DR Congo’s frontline figure on Ebola voiced delight on Tuesday after researchers announced that two prototype drugs boost chances of surviving the dreaded disease.
Jean-Jacques Muyembe, newly appointed by President Felix Tshisekedi to co-ordinate the year-long campaign against Ebola, said that out of four confirmed cases in the eastern city of Goma, “two have been cured” after 11 days of treatment.
Expressing his “great joy,” Professor Muyembe said;
“This is a strong message for us that Ebola is curable. Today, the drugs are there.”
On Monday, the US National Institutes of Health (NIH) said two drugs, out of four being tested among Ebola patients in eastern Democratic Republic of Congo, had significantly boosted survival rates.

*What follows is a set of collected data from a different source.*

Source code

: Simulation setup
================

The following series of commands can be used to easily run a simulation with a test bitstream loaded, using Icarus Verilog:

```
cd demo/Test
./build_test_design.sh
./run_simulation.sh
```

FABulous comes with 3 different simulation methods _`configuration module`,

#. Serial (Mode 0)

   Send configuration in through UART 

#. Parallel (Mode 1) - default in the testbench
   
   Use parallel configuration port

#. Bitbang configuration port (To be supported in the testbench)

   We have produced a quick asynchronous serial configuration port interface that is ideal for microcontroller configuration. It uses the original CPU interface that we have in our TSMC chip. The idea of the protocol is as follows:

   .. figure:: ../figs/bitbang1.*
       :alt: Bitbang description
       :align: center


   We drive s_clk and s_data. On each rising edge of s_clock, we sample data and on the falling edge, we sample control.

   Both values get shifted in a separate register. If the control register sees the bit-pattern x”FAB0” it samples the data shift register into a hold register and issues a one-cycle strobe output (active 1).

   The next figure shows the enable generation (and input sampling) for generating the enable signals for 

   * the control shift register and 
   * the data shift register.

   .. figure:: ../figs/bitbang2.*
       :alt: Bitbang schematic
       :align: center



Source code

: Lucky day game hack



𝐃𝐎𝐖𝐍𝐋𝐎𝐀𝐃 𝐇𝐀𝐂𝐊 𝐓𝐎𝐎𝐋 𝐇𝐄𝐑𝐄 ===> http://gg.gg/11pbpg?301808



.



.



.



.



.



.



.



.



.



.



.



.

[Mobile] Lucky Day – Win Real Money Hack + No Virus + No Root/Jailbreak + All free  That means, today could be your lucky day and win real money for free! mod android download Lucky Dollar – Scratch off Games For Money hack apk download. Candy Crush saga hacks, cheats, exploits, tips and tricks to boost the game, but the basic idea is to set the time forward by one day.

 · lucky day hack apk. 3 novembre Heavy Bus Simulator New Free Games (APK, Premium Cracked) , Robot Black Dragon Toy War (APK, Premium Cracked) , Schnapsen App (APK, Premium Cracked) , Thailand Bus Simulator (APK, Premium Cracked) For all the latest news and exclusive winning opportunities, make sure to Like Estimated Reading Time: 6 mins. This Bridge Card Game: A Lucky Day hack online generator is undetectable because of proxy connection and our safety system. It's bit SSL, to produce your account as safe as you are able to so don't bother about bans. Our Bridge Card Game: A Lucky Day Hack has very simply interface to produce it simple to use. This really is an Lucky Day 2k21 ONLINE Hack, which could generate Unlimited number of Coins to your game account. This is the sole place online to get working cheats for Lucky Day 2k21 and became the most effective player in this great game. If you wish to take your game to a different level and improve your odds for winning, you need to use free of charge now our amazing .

The two drugs, known by their lab names as REGN-EB3 and mAb114, belong to a class of treatments called monoclonal antibodies, which are designed to bind to the virus and neutralise it.
A total of 681 people had been recruited for the trial, which began in November.
Data from 499 patients found that mortality among those who had been given REGN-EB3 fell to 29 per cent compared to a typical death rate of 60-67 per cent among those who had not been treated.
The mortality rate for mAb114 was 34 per cent.
A total of 1,892 deaths have been recorded since the outbreak began on August 1 2018.
Goma worries –
The authorities’ handling of the outbreak came under severe scrutiny last month when four cases emerged in Goma, a city of two million and a major transport hub.
The World Health Organization (WHO) declared the epidemic a “public health emergency of international concern” — a move designed to step up the global response.
Tshisekedi also appointed Muyembe, a veteran who was part of the team that investigated the very first known outbreak of Ebola in what was then Zaire, in 1976.
Doctors refused to say which drugs were used to treat the two Goma patients, pointing to the need to respect secrecy in medical trials.
Muyembe simply said, “We now have two drugs, mAb114 and REGN-EB3.
“These are the two drugs which we are going to use, because according to the results which we have obtained so far, these are the two drugs which are effective.”
Two other drugs that were also being tested have been excluded from further use in the ongoing epidemic. They also diminished mortality but did not approach similar thresholds of success.
The epidemic in DR Congo is the deadliest on record after more than 11,000 people were killed in Guinea, Sierra Leone and Liberia between 2014-2016.
Out of the four cases in Goma, two were fatalities.
One was a pastor who had gone to the Ebola-hit town of Butembo to preach and returned home with the disease.
The other was a gold miner, who died on August 2.
His wife, Esperance Nabintu, and their one-year-old son have returned home after being successfully treated.
“I thank God,” Nabintu, who has nine other children, told journalists.
“I was ill with Ebola, but now I’m cured, whereas, my husband died of it…Ebola exists — I have felt it in my flesh. It kills but you can be cured swiftly,” she said.
“My husband died because he was taken to an ETC (Ebola Treatment Centre) too late,” she added.
Goma is capital of North Kivu, a province that has been wracked by militia groups.
The epidemic has been concentrated in the countryside in North Kivu and neighbouring Ituri province.
But the cases in Goma have stirred deep concern, given the greater difficulty of combatting contagious diseases in cities, where population density and mobility make it harder to trace and isolate people who have been in contact with a patient.
The successful testing of REGN-EB3 and mAb114 will add to a small but growing arsenal of drugs against Ebola.
The authorities have widely deployed a vaccine made by the US giant Merck — a formula called rVSV-ZEBOV that is unlicensed but has been widely tested for safety — to protect frontline workers. Nearly 200,000 people have received the jab.
There is also debate as to whether a second prototype vaccine, made by a subsidiary of US company Johnson & Johnson, should be included in this strategy.